P.S. In my answer to this question I sketched two proofs of the De Bruijn–Erdős theorem for graphs: one using Tychonoff's theorem, the other using Zorn's lemma. Either proof can easily be modified to prove the theorem for hypergraphs. The proof with Zorn's lemma seems really straightforward and simple, and the argument could be applied directly to your question about partitioning a family of sets into subfamilies with the finite intersection property. Maybe that's the sort of "combinatoric argument" you're looking for. It is a self-contained proof, using no model theory or topology, only Zorn's lemma.
Theorem. Let $\mathcal F$ be a family of sets and let $n$ be a positive integer. If every finite subfamily of $\mathcal F$ can be partitioned into $n$ subfamilies with the finite intersection property, then $\mathcal F$ can be partitioned into $n$ families with the finite intersection property.
Proof sketch. We consider functions $\varphi\subseteq\mathcal F\times[n]$ where $[n]=\{1,\dots,n\}$. Call such a function $\varphi$ good if, for each $i\in[n]$, $\{X\in\operatorname{dom}\varphi:\varphi(X)=i\}$ has the finite intersection property.

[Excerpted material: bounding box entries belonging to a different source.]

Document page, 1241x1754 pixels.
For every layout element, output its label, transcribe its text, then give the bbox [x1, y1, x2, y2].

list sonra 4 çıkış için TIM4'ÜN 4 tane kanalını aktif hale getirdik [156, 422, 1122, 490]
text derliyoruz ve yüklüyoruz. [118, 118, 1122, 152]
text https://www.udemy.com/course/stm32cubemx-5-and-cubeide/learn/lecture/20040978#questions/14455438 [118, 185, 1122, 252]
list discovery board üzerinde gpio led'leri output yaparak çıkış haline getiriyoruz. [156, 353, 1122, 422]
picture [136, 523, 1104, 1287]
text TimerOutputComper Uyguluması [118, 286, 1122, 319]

We are given that every finite subfamily of $\mathcal F$ is the domain of a good function; we have to show that $\mathcal F$ itself is the domain of a good function.
Call a function $\varphi\subseteq\mathcal F\times[n]$ extendible if, for every finite subfamily $\mathcal E\subseteq\mathcal F$, there is a good function $\psi\subseteq\mathcal F\times[n]$ such that $\varphi\subseteq\psi$ and $\mathcal E\subseteq\operatorname{dom}\psi$. Let $P$ be the set of all extendible functions $\varphi\subseteq\mathcal F\times[n]$. We are going to apply Zorn's lemma to the poset $(P,\subseteq)$.

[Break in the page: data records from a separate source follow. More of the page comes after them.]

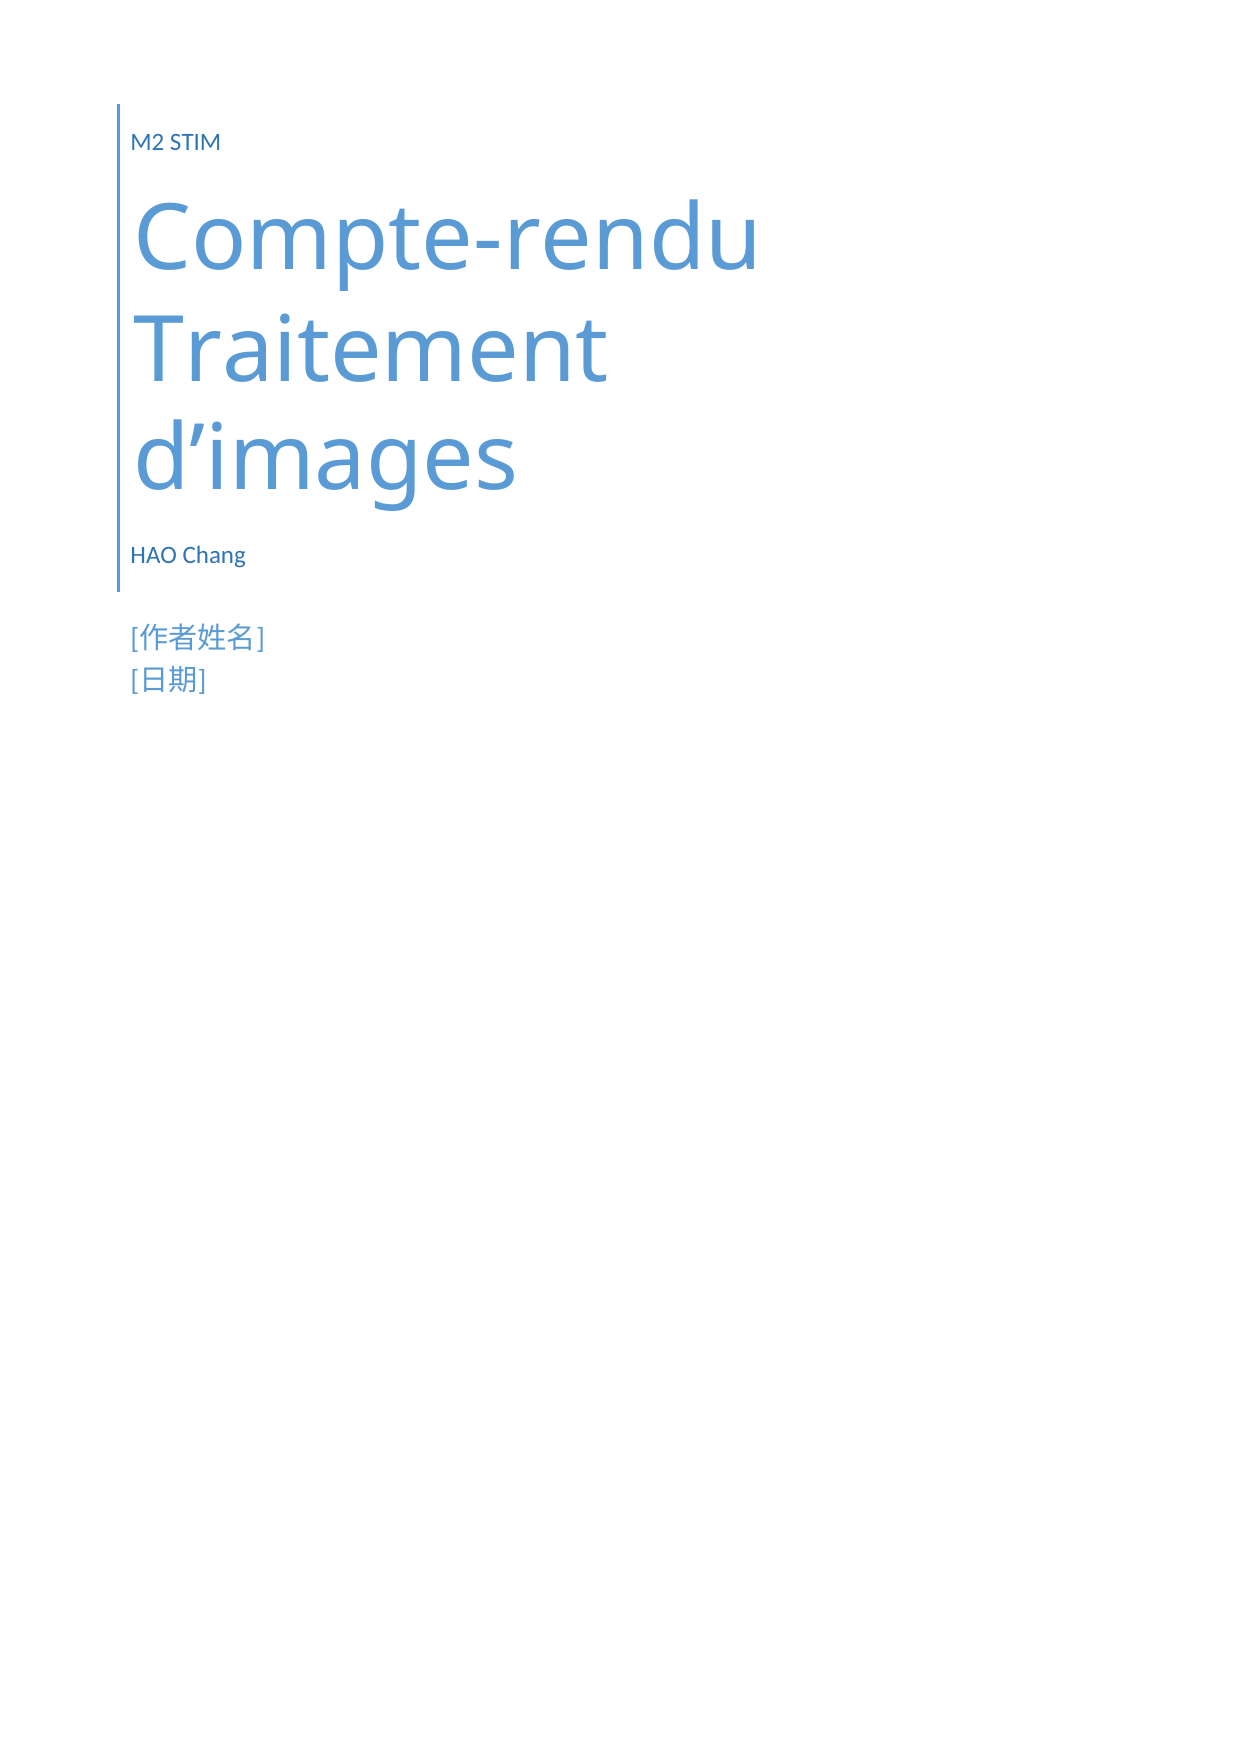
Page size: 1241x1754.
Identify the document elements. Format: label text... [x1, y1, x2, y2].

table_header [作者姓名] [日期] [118, 592, 891, 750]
table_header M2 STIM [120, 104, 921, 179]
table_cell HAO Chang [120, 517, 921, 592]
table_cell Compte-rendu Traitement d’images [120, 179, 921, 517]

Claim. $P$ is nonempty because $\emptyset\in P$.
This is where we use the assumption about partitions of finite subfamilies of $\mathcal F$.
Claim. The union of a chain in $P$ has an upper bound in $P$, namely, its union.
To see this observe that, if $\mathcal E$ is a finite subfamily of $\mathcal F$, and if a function $\varphi$ can not be extended to a good function whose domain includes $\mathcal E$, then the same goes for some finite restriction of $\varphi$. Details left to the reader.
By Zorn's lemma, there is a maximal extendible function, call it $\varphi$. We have to show that $\operatorname{dom}\varphi=\mathcal F$.
Assume for a contradiction that $X\in\mathcal F\setminus\operatorname{dom}\varphi$. There are finitely many good functions $\psi\supseteq\varphi$ with $\operatorname{dom}\psi=(\operatorname{dom}\varphi)\cup\{X\}$; call them $\psi_1,\dots,\psi_m$, where $1\le m\le n$. By the maximality of $\varphi$, the function $\psi_i$ is not extendible, so there is a finite subfamily $\mathcal E_i\subseteq\mathcal F$ such that $\psi_i$ can not be extended to a good function whose domain includes $\mathcal E_i$. But then it follows that $\varphi$ can not be extended to a good function whose domain includes the finite subfamily $\{X\}\cup\mathcal E_1\cup\cdots\cup\mathcal E_m$ of $\mathcal F$, and this contradicts the extendibility of $\varphi$.